- [WHAT THIS TASK INVOLVES] All lines from the line containing "47: (348, 217, 1.19)" up to and including the last line of the listing below should be echoed exactly; no other lines belong in the response.

- [GIVEN RECORDS]
◆ ◆ ◆ ◆ ◆

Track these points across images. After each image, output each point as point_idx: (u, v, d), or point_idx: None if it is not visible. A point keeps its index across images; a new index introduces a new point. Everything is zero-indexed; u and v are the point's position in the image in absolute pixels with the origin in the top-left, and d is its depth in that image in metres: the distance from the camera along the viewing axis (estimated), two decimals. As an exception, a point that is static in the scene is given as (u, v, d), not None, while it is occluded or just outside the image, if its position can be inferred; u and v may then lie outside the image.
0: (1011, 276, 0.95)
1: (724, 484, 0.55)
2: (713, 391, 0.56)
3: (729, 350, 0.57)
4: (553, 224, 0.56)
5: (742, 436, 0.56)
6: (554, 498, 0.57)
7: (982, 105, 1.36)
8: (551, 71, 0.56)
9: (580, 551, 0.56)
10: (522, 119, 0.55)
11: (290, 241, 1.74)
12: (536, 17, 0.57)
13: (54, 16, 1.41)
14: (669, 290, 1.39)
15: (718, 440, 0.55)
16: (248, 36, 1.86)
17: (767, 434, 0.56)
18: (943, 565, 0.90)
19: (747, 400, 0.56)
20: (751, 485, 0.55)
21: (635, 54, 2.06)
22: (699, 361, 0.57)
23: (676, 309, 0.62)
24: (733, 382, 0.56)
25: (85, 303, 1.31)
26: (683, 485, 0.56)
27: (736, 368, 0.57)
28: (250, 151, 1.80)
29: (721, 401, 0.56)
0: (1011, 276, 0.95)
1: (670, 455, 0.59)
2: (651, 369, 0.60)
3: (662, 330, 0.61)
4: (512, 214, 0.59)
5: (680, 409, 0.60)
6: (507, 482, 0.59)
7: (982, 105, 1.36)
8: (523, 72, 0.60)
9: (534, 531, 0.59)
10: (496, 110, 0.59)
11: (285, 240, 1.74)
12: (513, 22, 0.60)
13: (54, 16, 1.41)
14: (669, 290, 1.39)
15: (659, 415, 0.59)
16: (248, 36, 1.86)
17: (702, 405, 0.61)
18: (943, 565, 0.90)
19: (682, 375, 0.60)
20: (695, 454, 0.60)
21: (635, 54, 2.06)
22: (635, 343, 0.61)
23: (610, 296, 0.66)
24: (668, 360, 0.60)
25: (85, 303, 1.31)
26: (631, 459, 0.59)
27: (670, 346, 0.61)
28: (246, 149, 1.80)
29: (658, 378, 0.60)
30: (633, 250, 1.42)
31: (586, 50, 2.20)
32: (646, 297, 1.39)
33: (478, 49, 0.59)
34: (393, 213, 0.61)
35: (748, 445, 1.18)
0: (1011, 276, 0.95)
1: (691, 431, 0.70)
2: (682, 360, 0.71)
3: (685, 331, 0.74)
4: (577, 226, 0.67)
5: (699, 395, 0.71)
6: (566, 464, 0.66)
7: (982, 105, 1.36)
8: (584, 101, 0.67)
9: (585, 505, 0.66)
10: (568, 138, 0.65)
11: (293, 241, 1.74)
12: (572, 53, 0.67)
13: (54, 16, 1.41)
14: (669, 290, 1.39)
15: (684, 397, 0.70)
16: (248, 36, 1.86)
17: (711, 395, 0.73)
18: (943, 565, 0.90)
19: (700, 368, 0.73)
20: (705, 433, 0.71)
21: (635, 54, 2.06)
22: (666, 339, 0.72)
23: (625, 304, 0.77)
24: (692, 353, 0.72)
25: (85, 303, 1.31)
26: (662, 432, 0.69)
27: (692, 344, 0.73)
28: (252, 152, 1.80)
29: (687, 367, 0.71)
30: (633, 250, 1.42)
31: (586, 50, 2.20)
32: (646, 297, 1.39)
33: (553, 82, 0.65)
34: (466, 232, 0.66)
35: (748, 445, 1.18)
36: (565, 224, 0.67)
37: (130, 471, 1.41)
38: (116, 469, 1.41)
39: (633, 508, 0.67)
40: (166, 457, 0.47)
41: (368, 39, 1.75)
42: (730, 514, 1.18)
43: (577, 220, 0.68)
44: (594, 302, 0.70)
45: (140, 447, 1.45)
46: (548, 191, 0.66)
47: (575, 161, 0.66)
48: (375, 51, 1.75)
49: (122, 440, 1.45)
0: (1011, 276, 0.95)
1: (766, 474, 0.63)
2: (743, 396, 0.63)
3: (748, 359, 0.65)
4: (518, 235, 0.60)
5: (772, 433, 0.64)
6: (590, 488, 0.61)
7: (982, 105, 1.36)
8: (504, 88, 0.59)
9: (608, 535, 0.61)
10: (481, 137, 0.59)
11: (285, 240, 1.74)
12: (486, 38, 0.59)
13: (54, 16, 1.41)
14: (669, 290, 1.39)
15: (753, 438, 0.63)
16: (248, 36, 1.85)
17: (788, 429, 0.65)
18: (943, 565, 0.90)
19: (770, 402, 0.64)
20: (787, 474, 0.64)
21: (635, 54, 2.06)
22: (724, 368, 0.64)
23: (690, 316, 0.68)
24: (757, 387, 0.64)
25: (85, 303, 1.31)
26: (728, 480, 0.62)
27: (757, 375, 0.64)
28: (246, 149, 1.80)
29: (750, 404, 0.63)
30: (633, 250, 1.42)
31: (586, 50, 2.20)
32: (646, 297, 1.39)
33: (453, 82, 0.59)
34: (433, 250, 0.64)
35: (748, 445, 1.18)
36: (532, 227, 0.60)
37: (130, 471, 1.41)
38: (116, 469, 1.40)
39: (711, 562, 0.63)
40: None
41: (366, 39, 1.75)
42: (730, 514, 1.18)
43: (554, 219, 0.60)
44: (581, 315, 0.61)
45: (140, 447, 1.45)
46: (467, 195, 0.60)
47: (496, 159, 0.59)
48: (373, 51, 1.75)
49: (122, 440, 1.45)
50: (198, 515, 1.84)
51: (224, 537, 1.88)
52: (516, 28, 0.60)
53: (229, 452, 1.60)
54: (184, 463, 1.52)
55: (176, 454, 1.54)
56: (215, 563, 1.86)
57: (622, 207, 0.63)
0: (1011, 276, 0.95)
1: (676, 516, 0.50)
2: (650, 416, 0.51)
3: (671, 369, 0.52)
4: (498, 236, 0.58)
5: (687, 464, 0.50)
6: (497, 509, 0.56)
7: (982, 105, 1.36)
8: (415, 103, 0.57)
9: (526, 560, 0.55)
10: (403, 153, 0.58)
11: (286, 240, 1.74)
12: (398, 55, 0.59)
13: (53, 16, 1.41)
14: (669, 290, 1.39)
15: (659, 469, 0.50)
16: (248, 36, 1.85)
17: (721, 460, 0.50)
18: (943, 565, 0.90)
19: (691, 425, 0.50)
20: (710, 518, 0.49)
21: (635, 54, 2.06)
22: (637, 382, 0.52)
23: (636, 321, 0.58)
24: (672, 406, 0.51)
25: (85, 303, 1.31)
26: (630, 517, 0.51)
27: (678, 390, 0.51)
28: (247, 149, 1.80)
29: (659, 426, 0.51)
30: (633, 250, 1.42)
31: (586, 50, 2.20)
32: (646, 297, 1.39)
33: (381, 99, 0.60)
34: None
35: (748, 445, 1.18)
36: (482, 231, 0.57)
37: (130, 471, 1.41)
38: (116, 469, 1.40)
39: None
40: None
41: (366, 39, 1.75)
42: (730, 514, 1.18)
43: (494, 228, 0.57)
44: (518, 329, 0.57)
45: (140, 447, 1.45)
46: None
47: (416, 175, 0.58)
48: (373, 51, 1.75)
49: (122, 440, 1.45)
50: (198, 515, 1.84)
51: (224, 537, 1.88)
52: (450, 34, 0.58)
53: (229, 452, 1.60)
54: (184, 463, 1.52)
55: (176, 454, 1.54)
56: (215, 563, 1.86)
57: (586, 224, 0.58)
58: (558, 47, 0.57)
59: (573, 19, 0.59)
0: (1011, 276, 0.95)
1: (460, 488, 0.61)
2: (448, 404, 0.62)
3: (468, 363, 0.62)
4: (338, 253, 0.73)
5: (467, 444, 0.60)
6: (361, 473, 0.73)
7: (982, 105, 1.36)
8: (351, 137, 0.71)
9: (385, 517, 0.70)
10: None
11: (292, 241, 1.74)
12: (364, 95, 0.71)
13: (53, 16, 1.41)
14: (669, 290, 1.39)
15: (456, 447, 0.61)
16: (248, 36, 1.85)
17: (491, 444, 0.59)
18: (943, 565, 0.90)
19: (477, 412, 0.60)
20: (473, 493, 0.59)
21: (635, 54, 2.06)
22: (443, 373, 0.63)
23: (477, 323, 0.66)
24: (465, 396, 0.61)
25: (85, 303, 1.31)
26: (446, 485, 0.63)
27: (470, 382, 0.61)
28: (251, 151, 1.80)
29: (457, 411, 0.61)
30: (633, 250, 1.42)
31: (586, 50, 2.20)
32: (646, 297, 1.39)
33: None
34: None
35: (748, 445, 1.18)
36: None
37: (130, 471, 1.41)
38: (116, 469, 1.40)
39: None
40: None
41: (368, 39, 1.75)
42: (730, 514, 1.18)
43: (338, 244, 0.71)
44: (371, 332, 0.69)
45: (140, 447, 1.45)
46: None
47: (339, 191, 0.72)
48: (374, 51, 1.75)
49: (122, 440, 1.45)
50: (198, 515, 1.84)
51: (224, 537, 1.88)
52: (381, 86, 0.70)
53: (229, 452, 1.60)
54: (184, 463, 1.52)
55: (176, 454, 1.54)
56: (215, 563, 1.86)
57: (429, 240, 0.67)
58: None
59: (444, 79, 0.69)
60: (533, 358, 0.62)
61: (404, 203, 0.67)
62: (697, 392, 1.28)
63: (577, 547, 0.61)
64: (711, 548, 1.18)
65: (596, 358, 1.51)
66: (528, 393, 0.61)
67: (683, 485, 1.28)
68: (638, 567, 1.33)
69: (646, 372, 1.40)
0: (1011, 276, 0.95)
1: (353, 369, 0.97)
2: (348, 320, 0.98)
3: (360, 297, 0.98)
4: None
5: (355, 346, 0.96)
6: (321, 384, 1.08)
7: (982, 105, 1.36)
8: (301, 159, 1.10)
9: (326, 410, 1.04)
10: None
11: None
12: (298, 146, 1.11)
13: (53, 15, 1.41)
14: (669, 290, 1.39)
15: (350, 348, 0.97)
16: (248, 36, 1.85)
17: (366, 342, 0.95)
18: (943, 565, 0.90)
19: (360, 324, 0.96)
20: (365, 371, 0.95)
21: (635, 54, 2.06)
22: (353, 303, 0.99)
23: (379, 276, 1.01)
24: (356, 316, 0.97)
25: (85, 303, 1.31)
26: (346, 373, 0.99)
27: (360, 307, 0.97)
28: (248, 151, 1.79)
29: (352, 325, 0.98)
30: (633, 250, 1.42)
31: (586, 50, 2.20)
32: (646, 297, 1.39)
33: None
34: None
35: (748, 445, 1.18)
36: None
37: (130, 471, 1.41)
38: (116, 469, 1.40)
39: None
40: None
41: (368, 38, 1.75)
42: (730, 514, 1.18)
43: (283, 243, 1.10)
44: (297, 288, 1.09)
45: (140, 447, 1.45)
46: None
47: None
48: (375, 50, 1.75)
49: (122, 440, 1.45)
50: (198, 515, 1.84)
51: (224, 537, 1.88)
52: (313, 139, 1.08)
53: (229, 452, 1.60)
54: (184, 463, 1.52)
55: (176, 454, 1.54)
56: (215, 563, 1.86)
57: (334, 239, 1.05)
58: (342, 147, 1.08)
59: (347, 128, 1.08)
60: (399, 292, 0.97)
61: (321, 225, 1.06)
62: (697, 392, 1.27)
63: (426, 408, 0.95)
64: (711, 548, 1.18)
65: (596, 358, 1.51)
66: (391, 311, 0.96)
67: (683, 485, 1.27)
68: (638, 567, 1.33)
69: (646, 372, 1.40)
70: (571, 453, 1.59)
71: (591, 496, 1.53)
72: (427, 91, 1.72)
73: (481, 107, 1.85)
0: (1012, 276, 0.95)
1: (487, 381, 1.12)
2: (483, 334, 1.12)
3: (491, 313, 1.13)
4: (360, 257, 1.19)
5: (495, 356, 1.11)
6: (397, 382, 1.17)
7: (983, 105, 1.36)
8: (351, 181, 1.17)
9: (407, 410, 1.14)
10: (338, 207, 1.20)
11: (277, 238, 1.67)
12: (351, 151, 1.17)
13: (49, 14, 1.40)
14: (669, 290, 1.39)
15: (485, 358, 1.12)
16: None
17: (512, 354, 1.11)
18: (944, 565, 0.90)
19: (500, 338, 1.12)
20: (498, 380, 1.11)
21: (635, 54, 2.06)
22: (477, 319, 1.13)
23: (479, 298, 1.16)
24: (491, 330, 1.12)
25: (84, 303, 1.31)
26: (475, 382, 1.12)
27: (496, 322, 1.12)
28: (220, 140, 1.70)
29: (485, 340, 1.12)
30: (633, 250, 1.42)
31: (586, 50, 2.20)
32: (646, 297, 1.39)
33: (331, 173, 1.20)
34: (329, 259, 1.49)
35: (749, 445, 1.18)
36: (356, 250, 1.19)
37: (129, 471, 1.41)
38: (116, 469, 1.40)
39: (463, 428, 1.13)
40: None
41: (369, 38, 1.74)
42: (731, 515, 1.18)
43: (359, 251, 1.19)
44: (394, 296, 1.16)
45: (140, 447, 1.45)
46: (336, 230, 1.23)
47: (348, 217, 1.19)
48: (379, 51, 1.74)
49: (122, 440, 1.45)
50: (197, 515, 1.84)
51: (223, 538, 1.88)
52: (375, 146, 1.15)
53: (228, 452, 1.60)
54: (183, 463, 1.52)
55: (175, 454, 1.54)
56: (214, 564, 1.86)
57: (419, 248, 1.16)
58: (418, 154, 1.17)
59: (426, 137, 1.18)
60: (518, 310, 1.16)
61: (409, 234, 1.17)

◆ ◆ ◆ ◆ ◆

- [EXPECTED ANSWER]
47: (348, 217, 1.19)
48: (379, 51, 1.74)
49: (122, 440, 1.45)
50: (197, 515, 1.84)
51: (223, 538, 1.88)
52: (375, 146, 1.15)
53: (228, 452, 1.60)
54: (183, 463, 1.52)
55: (175, 454, 1.54)
56: (214, 564, 1.86)
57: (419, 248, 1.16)
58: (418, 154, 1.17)
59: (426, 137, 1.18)
60: (518, 310, 1.16)
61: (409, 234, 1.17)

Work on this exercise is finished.